“Hands Up” – Meditation


In wartime, one of the most effective forms of surrender is forcing the enemy to raise empty hands above their heads. Why? Our hands hold our personal influence.


We shape instruments of war (such as swords, guns, cannons) and instruments of progress (such as machines, farming tools and technology) to be used by our hands. We create instruments of music to express ourselves creatively with our hands. We write motivating thoughts with the hand that holds the pen. We use hands to gesture peace or hostility, prayerful love or blatant disrespect. Hands may well be one of the most powerful parts of our bodies. With the actions of our hands, we have the opportunity to figuratively grab hold of our life’s initiatives or let go to God’s plans.


It is proper then that many Bible verses express and encourage the lifting of hands as a symbol of praise, rededication and supplication towards God.

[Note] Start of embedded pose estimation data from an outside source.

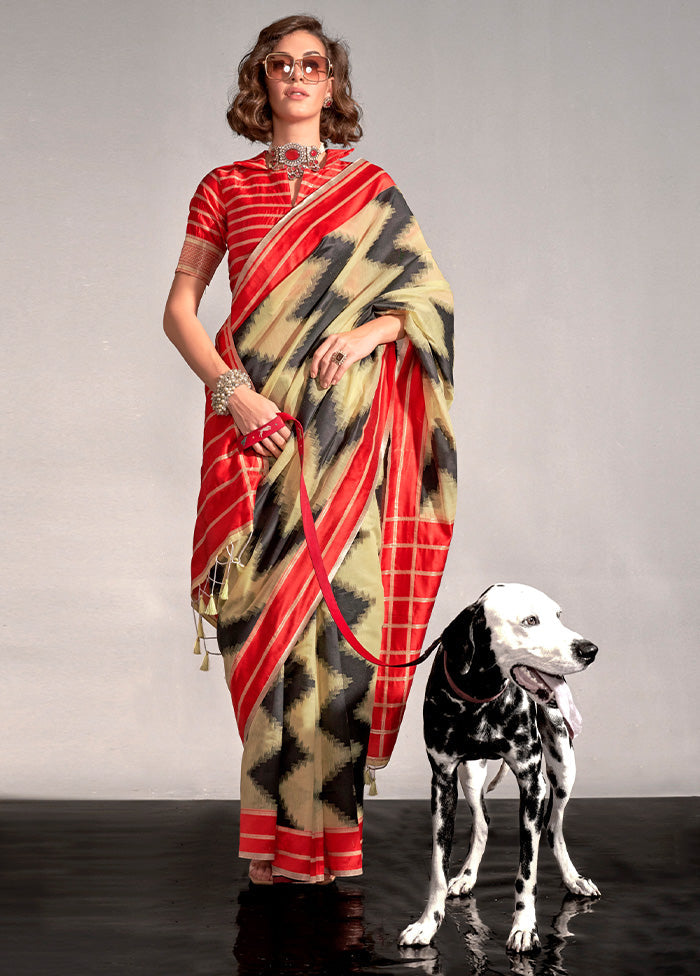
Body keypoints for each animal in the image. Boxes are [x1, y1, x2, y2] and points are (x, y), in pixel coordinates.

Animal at [400, 588, 600, 952]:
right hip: (471, 776)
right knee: (482, 823)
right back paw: (466, 876)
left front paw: (524, 927)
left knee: (554, 827)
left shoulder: (533, 785)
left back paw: (573, 878)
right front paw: (427, 924)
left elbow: (527, 873)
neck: (481, 698)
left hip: (563, 770)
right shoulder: (442, 783)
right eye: (530, 620)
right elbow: (438, 867)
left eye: (558, 616)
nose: (589, 650)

In Psalm 134:2 (ESV), we read: “Lift up your hands to the holy place and bless the Lord!” Also, in 1 Kings 8, King Solomon of Israel placed his magnificent Temple in Jerusalem, and his nation’s purposes, in God’s will, as seen in verse 54 (ESV): “Now as Solomon finished offering all this prayer and plea to the Lord, he arose from before the altar of the Lord, where he had knelt with hands outstretched toward heaven.”


In raising our hands towards God, we symbolically are saying, “Lord, You are in control. I surrender myself and my worship to You and I will not hold Your plans back with my heart or my hands.” In this respect, our role model is in Jesus: the ultimate example of surrendering to God.  


In His earthly ministry, Jesus used His hands to heal the sick, the injured and even the dead. Yet, when His hands were nailed to a cross, they were seemingly helpless to heal the corrupt course of history. However, in that posture of surrender to God’s salvation plan, the prophet Isaiah’s words were fulfilled, “But [Jesus] was pierced for our transgressions; he was crushed for our iniquities; upon him was the chastisement that brought us peace, and with his wounds we are healed” (Isaiah 53:5 ESV). God turned Jesus’ surrender into victory. His pierced, outstretched hands became an eternal reminder that death could not subdue the power of Jesus’ surrender and ultimate resurrection (Luke 24). What is our response to this invitation? Are we willing to raise our hands high and say, “I surrender, God. I hold nothing back from you.”